- _Problem requirements_: Can you repeat the data below, substituting "smallest" for "minimum" and keeping everything else the same? Omit the pictures from your copy.
START Dataset excerpts
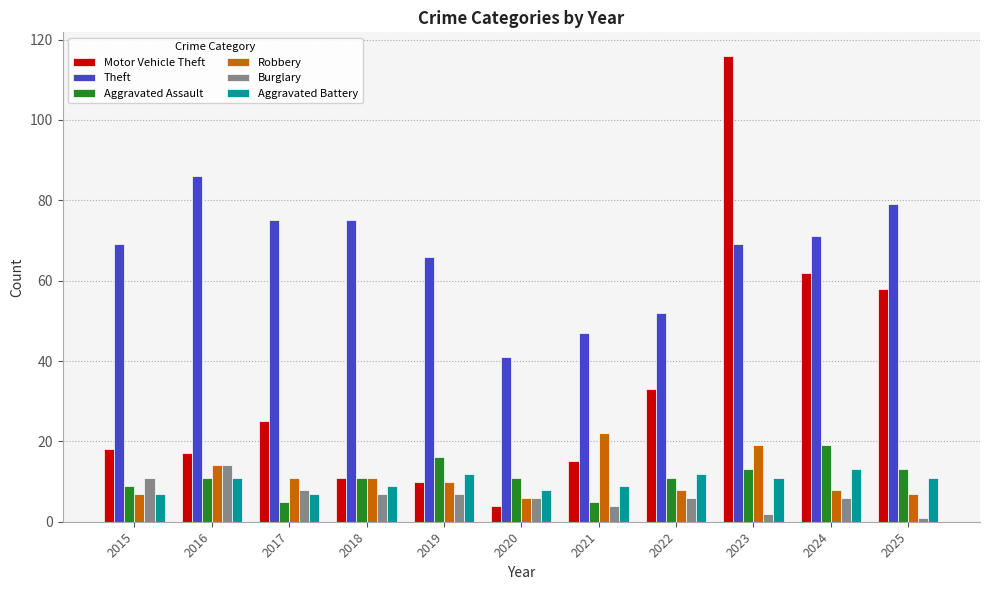

What is the value of the Motor Vehicle Theft bar at the 4th from the left?

11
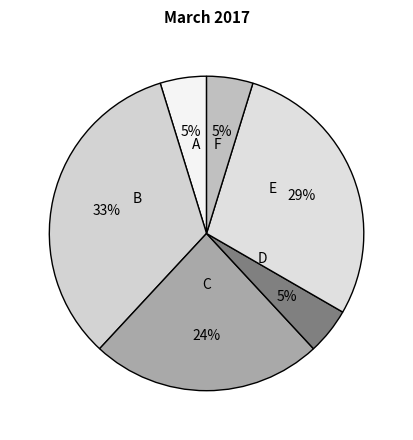

To the nearest percent, what is the combined percentage of D and A?

10%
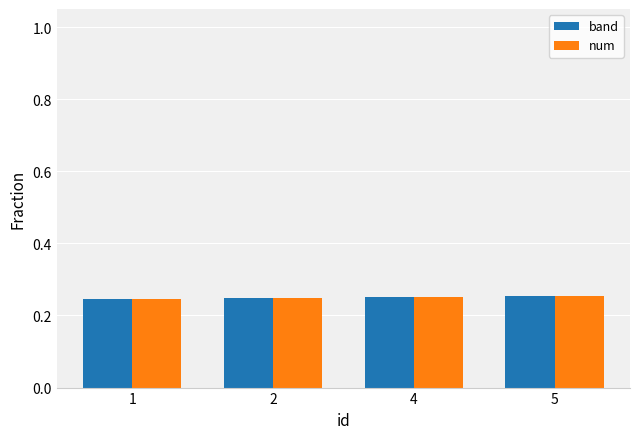

What is the sum of all num values?

1.0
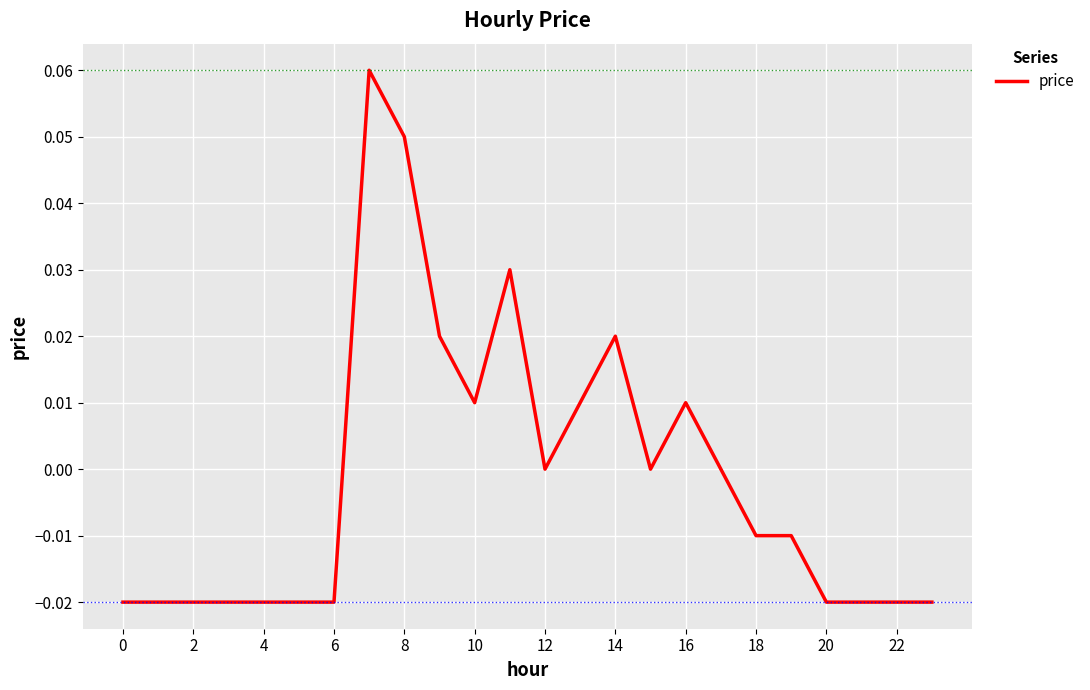

Where is the data nearest to the value 0?

12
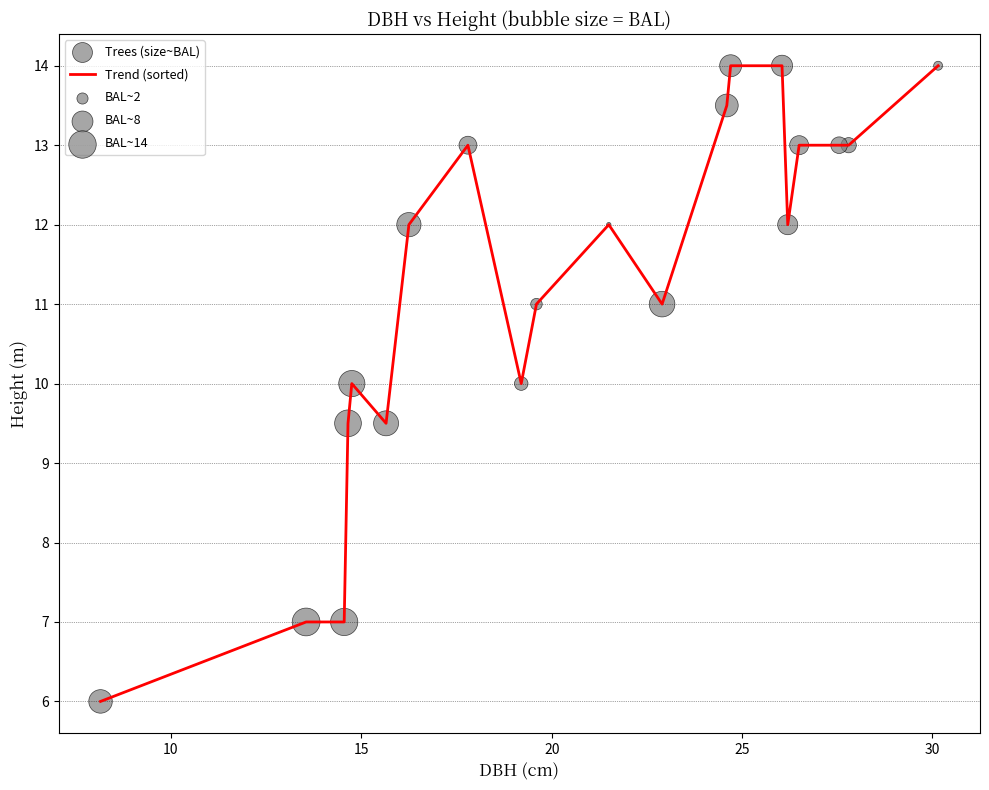

What is the minimum value shown in the chart?

6.0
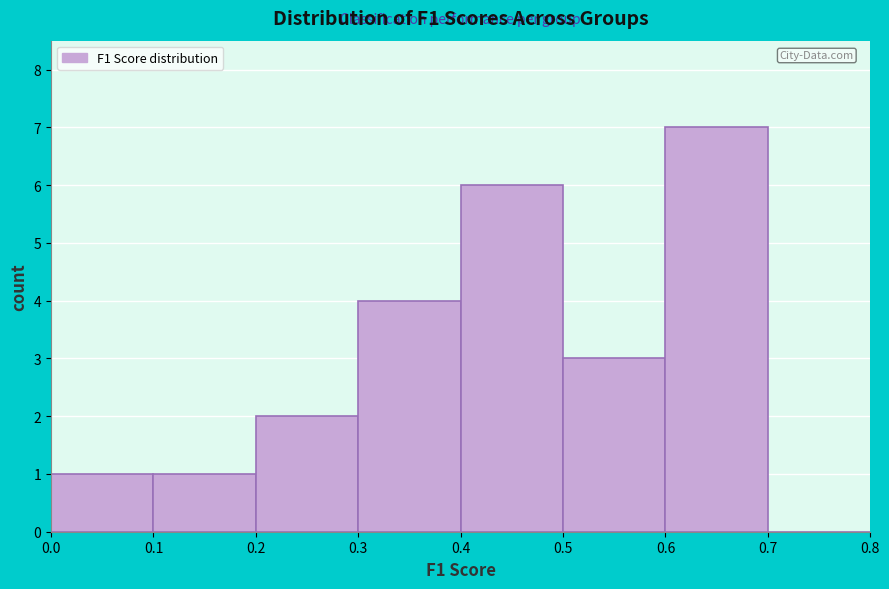

Which range on the x-axis has the tallest bar?

0.6 to 0.7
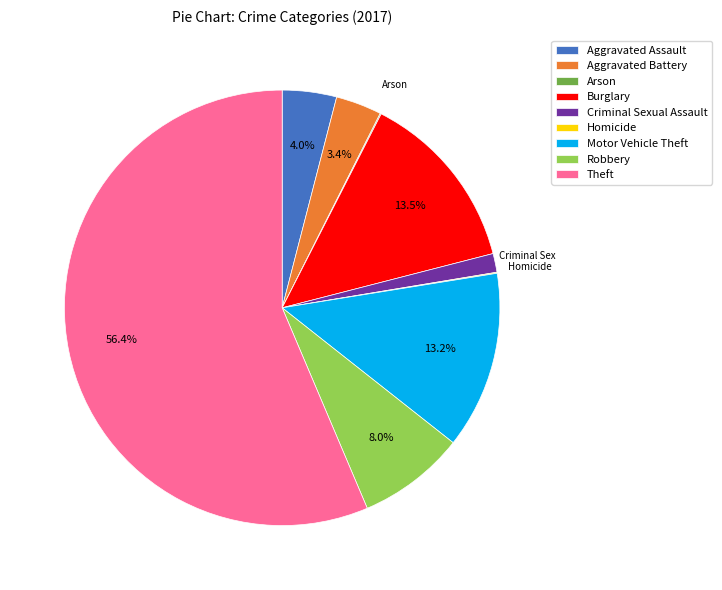

Between Robbery and Motor Vehicle Theft, which is larger?

Motor Vehicle Theft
END Dataset excerpts
- _Response to the task_:
What is the value of the Motor Vehicle Theft bar at the 4th from the left?

11

To the nearest percent, what is the combined percentage of D and A?

10%

What is the sum of all num values?

1.0

Where is the data nearest to the value 0?

12

What is the smallest value shown in the chart?

6.0

Which range on the x-axis has the tallest bar?

0.6 to 0.7

Between Robbery and Motor Vehicle Theft, which is larger?

Motor Vehicle Theft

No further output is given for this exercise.